O terminal segue sob controle operacional público do Semob-DF, enquanto a concessionária cuida da manutenção e da gestão dos espaços. Diariamente, cerca de 700 mil pessoas passam pelo local, entre passageiros e trabalhadores, o que torna as intervenções relevantes para o dia a dia da cidade.
As intervenções impactam diretamente a vida no DF, com equipamentos funcionando de forma mais constante e espaços reorganizados para dar fluidez ao trânsito de pedestres.
Que obras e serviços foram entregues?
A concessionária modernizou equipamentos e recuperou áreas comuns. Escadas rolantes e elevadores receberam manutenção contínua, reduzindo paradas longas.
Também entraram em operação um novo Centro de Controle Operacional e um sistema integrado de videomonitoramento com dezenas de câmeras.
- Modernização de escadas rolantes e elevadores
- Centro de Controle Operacional com monitoramento ampliado
- Reforma de banheiros e recuperação estrutural de pilares e lajes
- Novos serviços de acolhimento: sala multissensorial, fraldário e sala de amamentação
Como isso afeta quem usa o terminal no dia a dia?
Passageiros relatam deslocamento mais rápido e menos obstáculos nos corredores. A organização das lojas e a retirada de pontos informais diminuíram aglomerações em áreas de passagem.

Profissionais que atendem pessoas com deficiência disseram que as rotas internas ficaram mais previsíveis e seguras, o que facilita o trabalho de mobilidade assistida.
Essas mudanças deixam o terminal mais seguro?
Sim. A percepção de segurança subiu de forma expressiva junto com a expansão do monitoramento e a presença de equipes de manutenção e segurança. O índice de ocorrências por vandalismo caiu a níveis quase nulos.
O uso de reconhecimento facial no circuito de câmeras ampliou a capacidade de atuação em eventos de risco, ajudando a manter o terminal fora de uma zona de risco.
O que mudou para comerciantes e empregos no terminal?
O modelo de gestão promoveu a regularização de vendedores. Quiosques e lojas passaram a operar com contratos de locação, em substituição a permissões informais.

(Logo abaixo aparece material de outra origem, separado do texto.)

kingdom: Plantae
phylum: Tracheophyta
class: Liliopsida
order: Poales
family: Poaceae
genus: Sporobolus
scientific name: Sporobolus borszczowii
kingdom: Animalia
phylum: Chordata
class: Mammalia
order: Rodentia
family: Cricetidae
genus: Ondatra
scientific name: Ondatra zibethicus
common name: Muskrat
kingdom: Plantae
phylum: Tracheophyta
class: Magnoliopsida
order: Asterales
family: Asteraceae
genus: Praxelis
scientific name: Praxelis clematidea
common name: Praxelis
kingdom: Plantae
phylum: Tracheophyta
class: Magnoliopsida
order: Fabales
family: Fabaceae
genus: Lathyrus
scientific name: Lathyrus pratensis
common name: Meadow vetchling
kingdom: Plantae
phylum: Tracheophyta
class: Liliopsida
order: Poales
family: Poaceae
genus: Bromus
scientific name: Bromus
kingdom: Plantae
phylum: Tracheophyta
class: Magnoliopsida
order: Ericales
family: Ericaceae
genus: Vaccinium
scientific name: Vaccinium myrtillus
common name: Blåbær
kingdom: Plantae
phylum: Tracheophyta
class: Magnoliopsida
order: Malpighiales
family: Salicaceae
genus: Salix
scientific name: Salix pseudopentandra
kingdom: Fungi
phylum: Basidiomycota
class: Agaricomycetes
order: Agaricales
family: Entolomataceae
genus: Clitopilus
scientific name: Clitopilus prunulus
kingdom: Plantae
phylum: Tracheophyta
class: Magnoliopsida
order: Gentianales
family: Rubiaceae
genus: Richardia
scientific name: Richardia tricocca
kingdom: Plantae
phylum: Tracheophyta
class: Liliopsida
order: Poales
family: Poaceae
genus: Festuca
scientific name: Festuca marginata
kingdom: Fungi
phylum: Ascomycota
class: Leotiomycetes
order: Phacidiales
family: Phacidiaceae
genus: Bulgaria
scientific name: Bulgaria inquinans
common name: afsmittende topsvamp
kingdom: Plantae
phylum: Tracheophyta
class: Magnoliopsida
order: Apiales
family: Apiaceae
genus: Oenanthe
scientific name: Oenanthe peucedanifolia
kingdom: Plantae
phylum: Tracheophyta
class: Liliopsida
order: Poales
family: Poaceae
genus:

Hoje o terminal concentra cerca de 150 estabelecimentos formais que geram centenas de empregos diretos, com apoio para formalização em parceria com órgãos de apoio ao empreendedorismo.
Conclusão
As intervenções na rodoviária reduziram falhas operacionais, melhoraram acessibilidade e reforçaram a segurança, com impacto direto na rotina de quem circula pela capital. A próxima etapa prevê a construção de um novo terminal BRT, com potencial para alterar novamente o fluxo e a mobilidade urbana na região.